Vektroidの最初期の名義Vektordrumの作品が3つ合わせてリリース。若さが才気走る、疾走するビート。

最近急に活発にリリースを始めたVektroidですが、自分自身の過去の作品をまとめようという時期に来ているのかもしれません。次々と変名を作り出すことでも有名ですが、今回の名義はVektordrum。そのリリースはVektroidより以前の2008年からのことで、この名義は彼女のもっとも若い時代のエイリアスであったようです。これらの作品は当時の再リリースということになります。

音源を聴いてみると、現在よりもリズムパートに比重が置かれており、よりメランコリックな傾向があることが分かります。それは時代のニュアンスも大きいと思いますが、くぐもったエフェクトや、さまざまな素材が折り重ねられ溶け合った果ての抽象画を眺めるようなその作曲スタイルはこのときからすでに完成しています。16歳から18歳まで使用していた名義らしいので、かなりの早熟な才能であったことは確かです。

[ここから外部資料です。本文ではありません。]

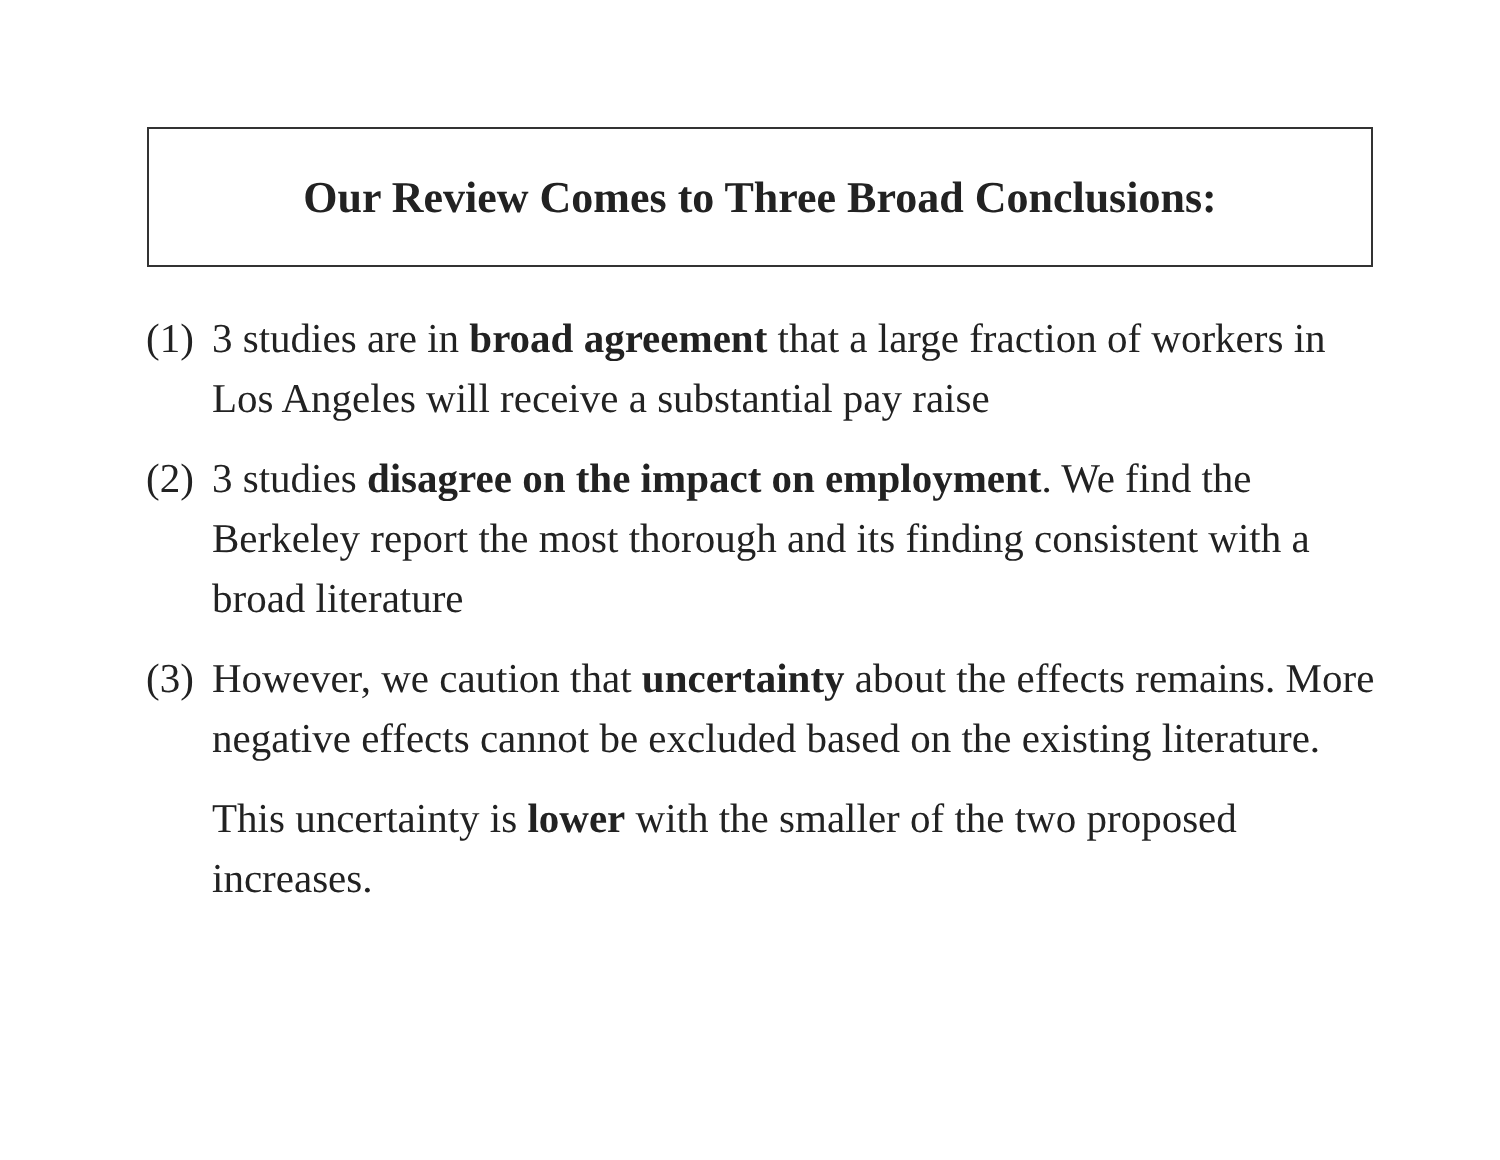Our Review Comes to Three Broad Conclusions:
(1)
3 studies are in broad agreement that a large fraction of workers in Los Angeles will receive a substantial pay raise
(2)
3 studies disagree on the impact on employment. We find the Berkeley report the most thorough and its finding consistent with a broad literature
(3)
However, we caution that uncertainty about the effects remains. More negative effects cannot be excluded based on the existing literature.
This uncertainty is lower with the smaller of the two proposed increases.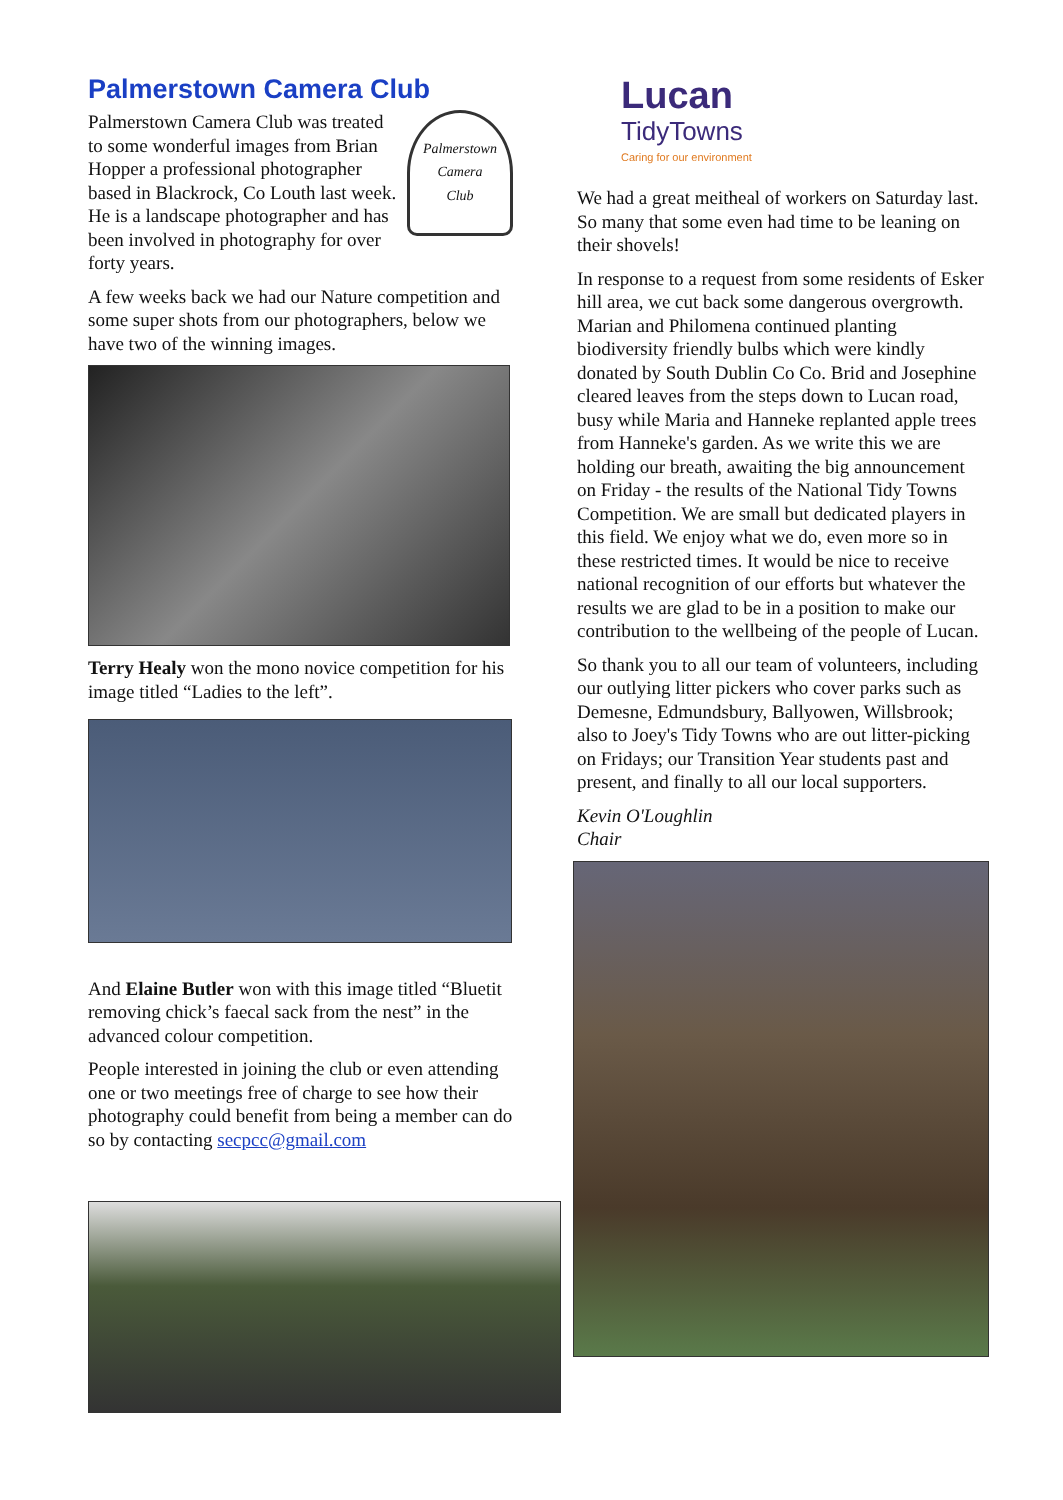Palmerstown Camera Club
Palmerstown
Camera
Club
Palmerstown Camera Club was treated to some wonderful images from Brian Hopper a professional photographer based in Blackrock, Co Louth last week. He is a landscape photographer and has been involved in photography for over forty years.
A few weeks back we had our Nature competition and some super shots from our photographers, below we have two of the winning images.
Terry Healy won the mono novice competition for his image titled “Ladies to the left”.
And Elaine Butler won with this image titled “Bluetit removing chick’s faecal sack from the nest” in the advanced colour competition.
People interested in joining the club or even attending one or two meetings free of charge to see how their photography could benefit from being a member can do so by contacting secpcc@gmail.com
Lucan
TidyTowns
Caring for our environment
We had a great meitheal of workers on Saturday last. So many that some even had time to be leaning on their shovels!
In response to a request from some residents of Esker hill area, we cut back some dangerous overgrowth. Marian and Philomena continued planting biodiversity friendly bulbs which were kindly donated by South Dublin Co Co. Brid and Josephine cleared leaves from the steps down to Lucan road, busy while Maria and Hanneke replanted apple trees from Hanneke's garden. As we write this we are holding our breath, awaiting the big announcement on Friday - the results of the National Tidy Towns Competition. We are small but dedicated players in this field. We enjoy what we do, even more so in these restricted times. It would be nice to receive national recognition of our efforts but whatever the results we are glad to be in a position to make our contribution to the wellbeing of the people of Lucan.
So thank you to all our team of volunteers, including our outlying litter pickers who cover parks such as Demesne, Edmundsbury, Ballyowen, Willsbrook; also to Joey's Tidy Towns who are out litter-picking on Fridays; our Transition Year students past and present, and finally to all our local supporters.
Kevin O'Loughlin
Chair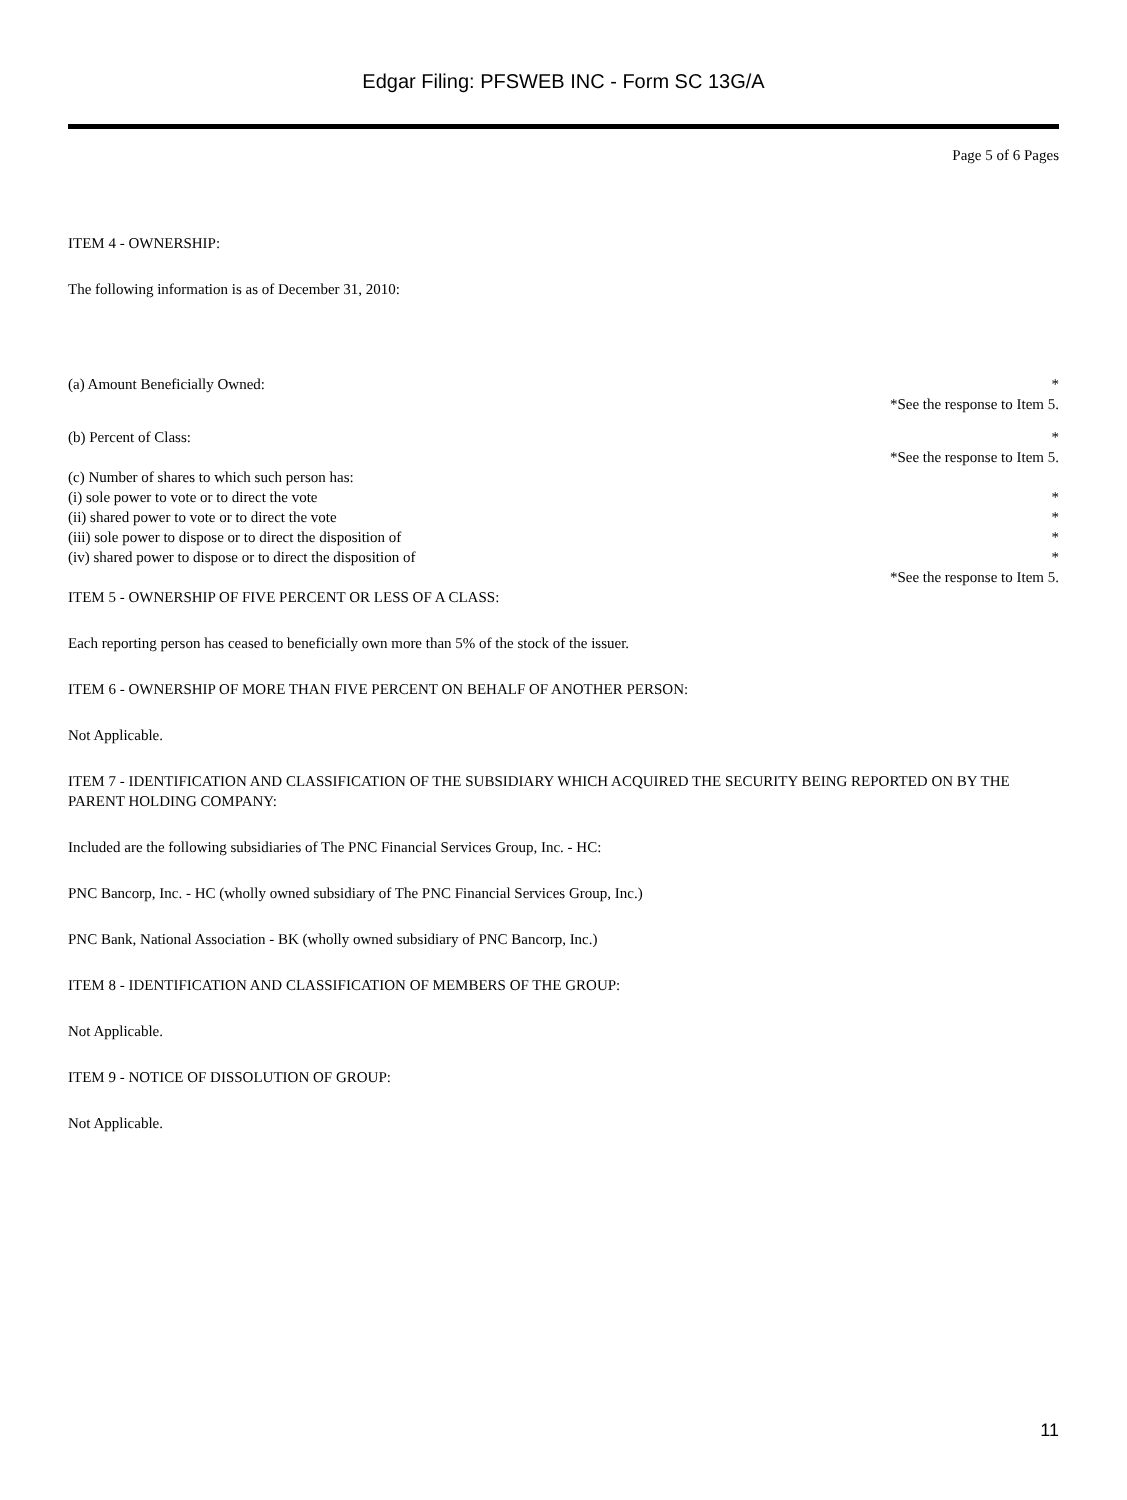Edgar Filing: PFSWEB INC - Form SC 13G/A
Page 5 of 6 Pages
ITEM 4 - OWNERSHIP:
The following information is as of December 31, 2010:
(a) Amount Beneficially Owned: *
*See the response to Item 5.
(b) Percent of Class: *
*See the response to Item 5.
(c) Number of shares to which such person has:
(i) sole power to vote or to direct the vote *
(ii) shared power to vote or to direct the vote *
(iii) sole power to dispose or to direct the disposition of *
(iv) shared power to dispose or to direct the disposition of *
*See the response to Item 5.
ITEM 5 - OWNERSHIP OF FIVE PERCENT OR LESS OF A CLASS:
Each reporting person has ceased to beneficially own more than 5% of the stock of the issuer.
ITEM 6 - OWNERSHIP OF MORE THAN FIVE PERCENT ON BEHALF OF ANOTHER PERSON:
Not Applicable.
ITEM 7 - IDENTIFICATION AND CLASSIFICATION OF THE SUBSIDIARY WHICH ACQUIRED THE SECURITY BEING REPORTED ON BY THE PARENT HOLDING COMPANY:
Included are the following subsidiaries of The PNC Financial Services Group, Inc. - HC:
PNC Bancorp, Inc. - HC (wholly owned subsidiary of The PNC Financial Services Group, Inc.)
PNC Bank, National Association - BK (wholly owned subsidiary of PNC Bancorp, Inc.)
ITEM 8 - IDENTIFICATION AND CLASSIFICATION OF MEMBERS OF THE GROUP:
Not Applicable.
ITEM 9 - NOTICE OF DISSOLUTION OF GROUP:
Not Applicable.
11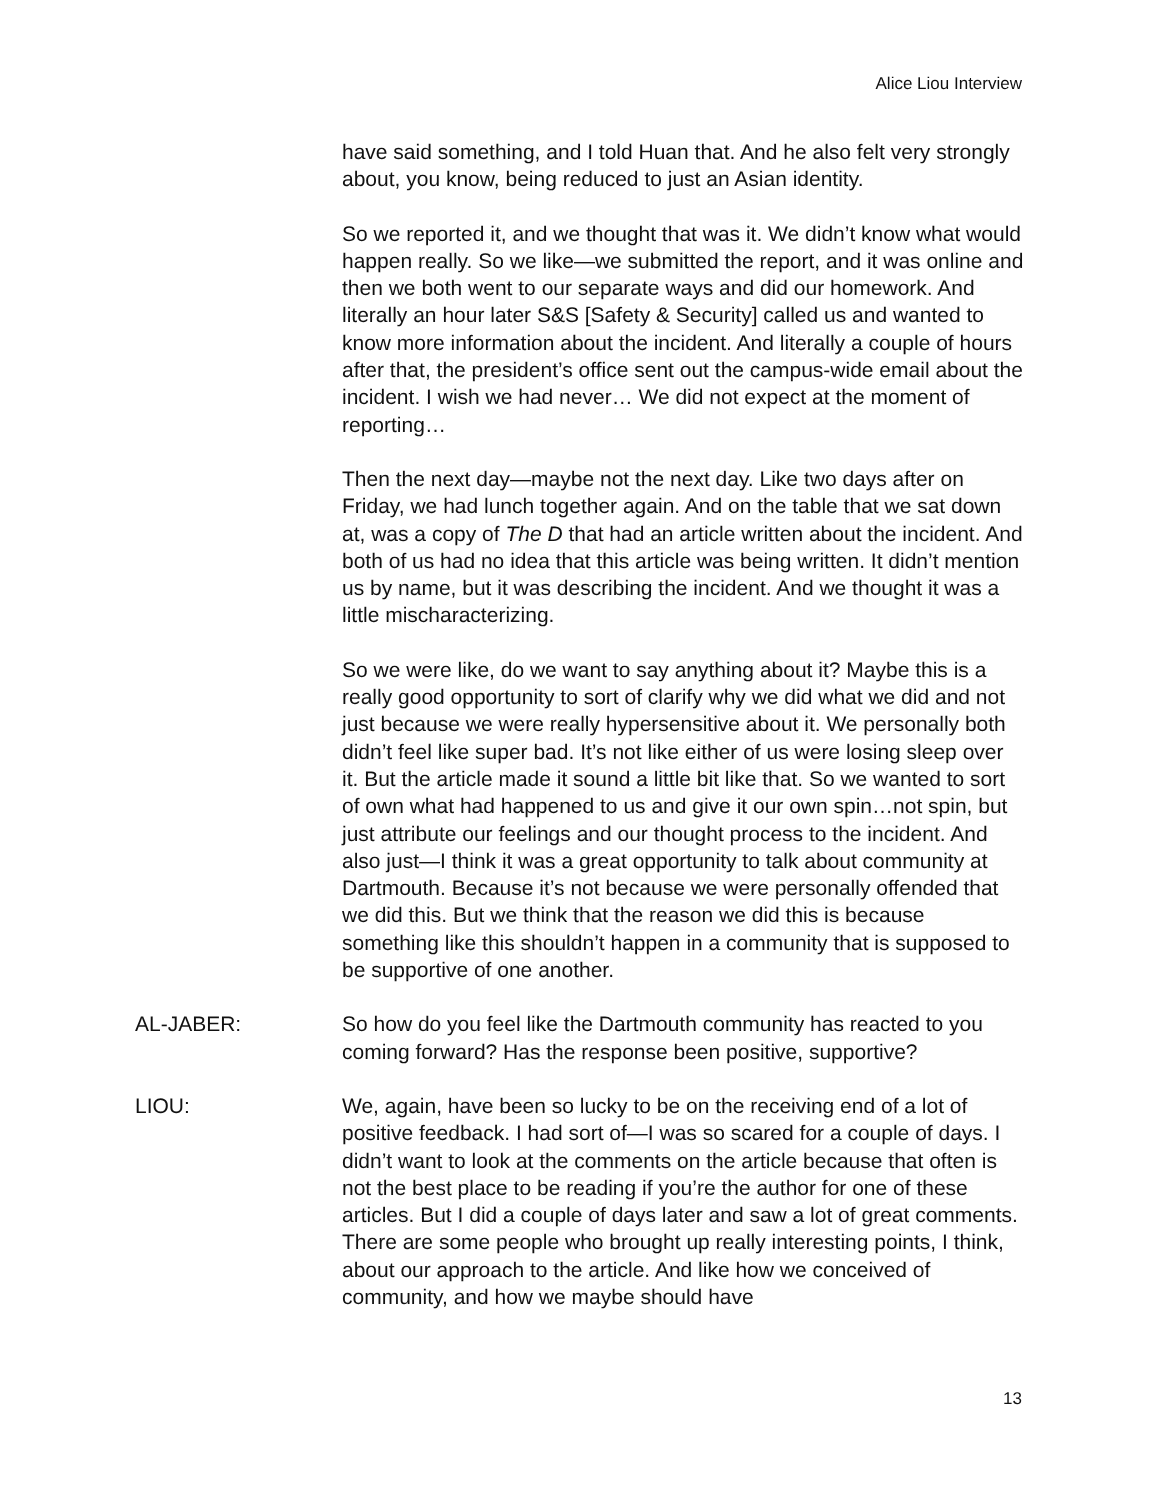Alice Liou Interview
have said something, and I told Huan that. And he also felt very strongly about, you know, being reduced to just an Asian identity.
So we reported it, and we thought that was it. We didn’t know what would happen really. So we like—we submitted the report, and it was online and then we both went to our separate ways and did our homework. And literally an hour later S&S [Safety & Security] called us and wanted to know more information about the incident. And literally a couple of hours after that, the president’s office sent out the campus-wide email about the incident. I wish we had never… We did not expect at the moment of reporting…
Then the next day—maybe not the next day. Like two days after on Friday, we had lunch together again. And on the table that we sat down at, was a copy of The D that had an article written about the incident. And both of us had no idea that this article was being written. It didn’t mention us by name, but it was describing the incident. And we thought it was a little mischaracterizing.
So we were like, do we want to say anything about it? Maybe this is a really good opportunity to sort of clarify why we did what we did and not just because we were really hypersensitive about it. We personally both didn’t feel like super bad. It’s not like either of us were losing sleep over it. But the article made it sound a little bit like that. So we wanted to sort of own what had happened to us and give it our own spin…not spin, but just attribute our feelings and our thought process to the incident. And also just—I think it was a great opportunity to talk about community at Dartmouth. Because it’s not because we were personally offended that we did this. But we think that the reason we did this is because something like this shouldn’t happen in a community that is supposed to be supportive of one another.
AL-JABER: So how do you feel like the Dartmouth community has reacted to you coming forward? Has the response been positive, supportive?
LIOU: We, again, have been so lucky to be on the receiving end of a lot of positive feedback. I had sort of—I was so scared for a couple of days. I didn’t want to look at the comments on the article because that often is not the best place to be reading if you’re the author for one of these articles. But I did a couple of days later and saw a lot of great comments. There are some people who brought up really interesting points, I think, about our approach to the article. And like how we conceived of community, and how we maybe should have
13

Vektordrum, “Capitose Windowpane”

次第に明確になっていくリズムパターンの上で、歪んだシンセ音が歌うようにさまざまな表情を作り出す。暗くメランコリックな世界観が横たわっているが、作り出された構築物に重さはなく、ゆっくりとそのグルーヴを飛翔させていく。

Vektordrum, “Hello1&2”

雲の合間に光が差すように、美しい音色が柔らかな輪郭の上に現れては消えていく。シンプルで重さのあるビートの背後には、ロマンティックなニュアンスが見え隠れしている。一定の疾走感を保ちながら、作り込まれた楽曲構造により場面が次々と展開していく。そのさまは、まるでシューティングゲームの背後で鳴らされているBGMのよう。

Vektordrum, “Geese”

液体のように変化するリズムパターンに、低いテンションで何かを語りかけるボーカルのサンプルが重ねられたビート、アンビエントノイズ作品。丸みを帯びたノイズのテクスチャーが、低空飛行を続ける音階とゆっくりと溶け合っていく。16歳にして高すぎる完成度。